---- Texto para leitura

Quando nasceu, em junho de 1954, numa família de imigrantes galegos, radicados nesta terra há duas gerações, recebeu o nome Mário Cortizo Andion. Mas, aos 19 anos, nas ruas da cidade da Baía, em 1973, foi rebatizado Mário Mukeka, após ser detido, junto com amigos, por causa de uma moqueca de peixe vermelho, turbinada com algumas berlotas de cannabis sativa.
Naqueles anos de contracultura e ditadura militar, os jovens eram reprimidos pela polícia apenas por usarem cabelos longos, terem pinta de artista e circularem por locais badalados da cidade como o Porto da Barra e a Boca do Rio. (Foto: Sora Maia) Após sucessivas detenções, um cronista de jornal o considerou “irrecuperável” e o estigma foi tornando sua vida mais difícil, sobretudo para o jovem que, aos 21 anos, já era pai de duas crianças: Mário Luís e Indiara, nascidas de seu relacionamento com Yara, uma descendente dos Tupinambá da Bahia.
Foi, então, que Mario Andion transformou o vulgo Mukeka em nome artístico, se metamorfoseando várias vezes, ao longo de suas seis décadas e meia de vida: artista plástico; compositor e músico; carpinteiro naval e de móveis; escultor; mergulhador; caçador de tesouros. Pirataria no Mar da Bahia marca o nascimento do escritor, fazendo de Mukeka o verdadeiro pirata dos "sete Mários”.

--------
---- Dados

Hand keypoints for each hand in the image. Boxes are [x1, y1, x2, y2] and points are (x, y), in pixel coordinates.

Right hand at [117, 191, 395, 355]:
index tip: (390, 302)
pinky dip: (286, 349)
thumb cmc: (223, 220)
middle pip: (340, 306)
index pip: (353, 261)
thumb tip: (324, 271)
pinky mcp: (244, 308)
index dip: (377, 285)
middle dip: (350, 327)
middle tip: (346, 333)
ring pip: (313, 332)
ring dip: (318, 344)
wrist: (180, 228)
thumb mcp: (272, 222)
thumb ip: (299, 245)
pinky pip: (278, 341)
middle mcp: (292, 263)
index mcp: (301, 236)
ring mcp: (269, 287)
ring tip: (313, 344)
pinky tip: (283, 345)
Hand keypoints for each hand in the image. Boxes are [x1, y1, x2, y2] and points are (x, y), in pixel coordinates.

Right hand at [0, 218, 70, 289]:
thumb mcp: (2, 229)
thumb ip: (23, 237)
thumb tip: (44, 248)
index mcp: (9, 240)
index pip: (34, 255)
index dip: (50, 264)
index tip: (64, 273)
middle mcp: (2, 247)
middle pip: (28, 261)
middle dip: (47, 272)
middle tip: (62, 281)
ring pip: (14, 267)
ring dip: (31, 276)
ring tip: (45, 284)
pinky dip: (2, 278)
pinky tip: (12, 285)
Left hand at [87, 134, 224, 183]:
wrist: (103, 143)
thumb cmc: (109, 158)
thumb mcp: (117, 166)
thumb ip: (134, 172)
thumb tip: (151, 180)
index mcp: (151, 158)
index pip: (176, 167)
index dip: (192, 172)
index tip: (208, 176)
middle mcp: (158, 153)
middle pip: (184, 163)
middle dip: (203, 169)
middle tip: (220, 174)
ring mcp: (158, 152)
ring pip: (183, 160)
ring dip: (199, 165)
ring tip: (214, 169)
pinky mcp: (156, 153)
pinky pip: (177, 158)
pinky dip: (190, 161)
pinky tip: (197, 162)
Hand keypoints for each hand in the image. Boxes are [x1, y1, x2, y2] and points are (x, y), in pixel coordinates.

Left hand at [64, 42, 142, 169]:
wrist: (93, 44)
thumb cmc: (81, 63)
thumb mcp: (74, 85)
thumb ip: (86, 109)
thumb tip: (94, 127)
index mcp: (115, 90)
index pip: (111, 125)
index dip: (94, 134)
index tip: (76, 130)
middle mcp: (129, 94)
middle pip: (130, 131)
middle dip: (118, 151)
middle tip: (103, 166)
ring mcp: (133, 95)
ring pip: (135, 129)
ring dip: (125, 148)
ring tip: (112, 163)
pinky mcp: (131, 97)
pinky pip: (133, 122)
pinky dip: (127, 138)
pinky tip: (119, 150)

--------

#### Verifique sua compreensão:
a) De acordo com o texto sobre Mário Mukeka, que nome ele recebeu ao nascer?
b) Apresente a continuação do texto sobre a vida de Mário Mukeka, começando logo após a última frase.

#### Respostas por item:
a) Mário Cortizo Andion.

b)
Mário viveu intensamente os anos da contracultura e, quando viu Os Novos Baianos se separarem, em 1979, se sentiu desconsolado, por ver morrer o sonho da sociedade alternativa e a possibilidade de viver sob o mesmo teto com amigos, unidos pela música. “Aquilo me prejudicou muito”.
Contudo, a desilusão não foi suficiente para desistir da arte. Nos anos 1980, conquistou dois Troféus Caymmi, como um dos vocalistas da Gang Bang, banda de rock and roll formada por amigos de longa data. Mas a vida desregrada e incerta, de noites perdidas entre os bares, os palcos e as alcovas, da velha São Salvador, não sobreviveriam à próxima década. (Foto: Sora Maia) Com o fim da Gang Bang, passou a se dedicar, com mais regularidade, às atividades que o ligavam ao mar; ora construindo ou consertando barcos, entre a rampa do Mercado e o cais da Ribeira; ora mergulhando em busca de tesouros perdidos por embarcações naufragadas, durante tempestades ou em sangrentas batalhas, nos tempos em que os engenhos do Recôncavo Baiano produziam grande parte do açúcar que adoçava vidas mundo afora.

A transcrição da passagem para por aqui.